Odnośnik do komentarza
Udostępnij na innych stronach

No i koniec szukania a nie było łatwo bo małych zadbanych aut z automatem jak na lekarstwo. Kupiłem Clio II 1999 rok w bardzo dobrym stanie techniczny i wizualnym za rozsądna cenę 1.6 benzyna i 4 biegowy automat. Pierwsze wrażenia z jazdy po trasie rewelacja jak na tej klasy auto. Oby się sprawowało bez awarii. Jednak dobrze się się nie ugialem pod namową innych i szukałem benzyny. Dla mnie niskie spalanie to za mały argument.
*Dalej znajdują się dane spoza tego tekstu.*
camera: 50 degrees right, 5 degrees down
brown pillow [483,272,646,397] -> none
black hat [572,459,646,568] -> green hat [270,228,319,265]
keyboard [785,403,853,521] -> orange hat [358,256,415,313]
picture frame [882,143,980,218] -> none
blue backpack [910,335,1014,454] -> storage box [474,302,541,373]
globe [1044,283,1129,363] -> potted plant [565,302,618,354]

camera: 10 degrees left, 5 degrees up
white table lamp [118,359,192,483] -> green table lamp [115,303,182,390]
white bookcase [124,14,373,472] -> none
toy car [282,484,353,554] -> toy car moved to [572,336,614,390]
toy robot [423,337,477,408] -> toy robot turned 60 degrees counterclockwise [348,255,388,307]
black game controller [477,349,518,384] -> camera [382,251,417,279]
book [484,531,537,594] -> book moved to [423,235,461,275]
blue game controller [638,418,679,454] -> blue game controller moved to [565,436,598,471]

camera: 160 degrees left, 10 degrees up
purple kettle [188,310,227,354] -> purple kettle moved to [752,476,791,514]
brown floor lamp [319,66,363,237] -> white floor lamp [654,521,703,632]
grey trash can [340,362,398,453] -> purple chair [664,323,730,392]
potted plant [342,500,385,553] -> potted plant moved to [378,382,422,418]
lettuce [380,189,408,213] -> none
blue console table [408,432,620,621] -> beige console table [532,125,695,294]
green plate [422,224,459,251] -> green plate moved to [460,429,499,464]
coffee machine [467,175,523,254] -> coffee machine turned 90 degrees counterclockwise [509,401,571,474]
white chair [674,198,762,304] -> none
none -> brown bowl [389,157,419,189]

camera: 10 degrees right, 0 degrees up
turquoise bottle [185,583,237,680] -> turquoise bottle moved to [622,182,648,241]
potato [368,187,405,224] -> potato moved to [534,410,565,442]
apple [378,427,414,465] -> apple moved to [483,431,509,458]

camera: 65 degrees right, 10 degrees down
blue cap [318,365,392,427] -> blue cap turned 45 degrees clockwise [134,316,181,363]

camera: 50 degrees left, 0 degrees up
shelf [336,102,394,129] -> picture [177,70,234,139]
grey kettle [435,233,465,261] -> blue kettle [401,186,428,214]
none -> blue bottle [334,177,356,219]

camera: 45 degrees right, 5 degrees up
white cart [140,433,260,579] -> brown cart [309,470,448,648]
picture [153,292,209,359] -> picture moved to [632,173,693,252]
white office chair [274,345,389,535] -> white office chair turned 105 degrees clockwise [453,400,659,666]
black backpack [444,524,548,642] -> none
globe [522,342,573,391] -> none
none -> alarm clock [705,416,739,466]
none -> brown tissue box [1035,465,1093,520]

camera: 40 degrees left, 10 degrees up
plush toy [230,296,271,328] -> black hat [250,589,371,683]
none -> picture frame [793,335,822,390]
Na 130 km spalil mi 5.8 litra więc myślę że w mieście zimą nie przekroczy 9 litrów a i mniej usterek może mnie czekać. Dziękuję wszystkim.

Wysłane z mojego GT-I9300 przy użyciu Tapatalka

Odnośnik do komentarza
Udostępnij na innych stronach

Ale ja widzę ;l  ;l  bo skoro podajesz cos jako argument  - odpowiadając  na mój post o yarisie - to licz sie z tym ze interlokutor może powiedziec sprawdzam - i ja bardzo chętnie usłyszę  o kosztach przegladu  yarisa hybrid w porównaniu do benzynowego. 

Jeśli masz taką potrzebę, to sam sobie sprawdź. :oki:

Odnośnik do komentarza
Udostępnij na innych stronach

Ale ja widzę ;l  ;l  bo skoro podajesz cos jako argument  - odpowiadając  na mój post o yarisie - to licz sie z tym ze interlokutor może powiedziec sprawdzam - i ja bardzo chętnie usłyszę  o kosztach przegladu  yarisa hybrid w porównaniu do benzynowego.

Ja Ci przecież napisałem - że nie o koszt przeglądu, ale całkowity koszt serwisowania chodzi...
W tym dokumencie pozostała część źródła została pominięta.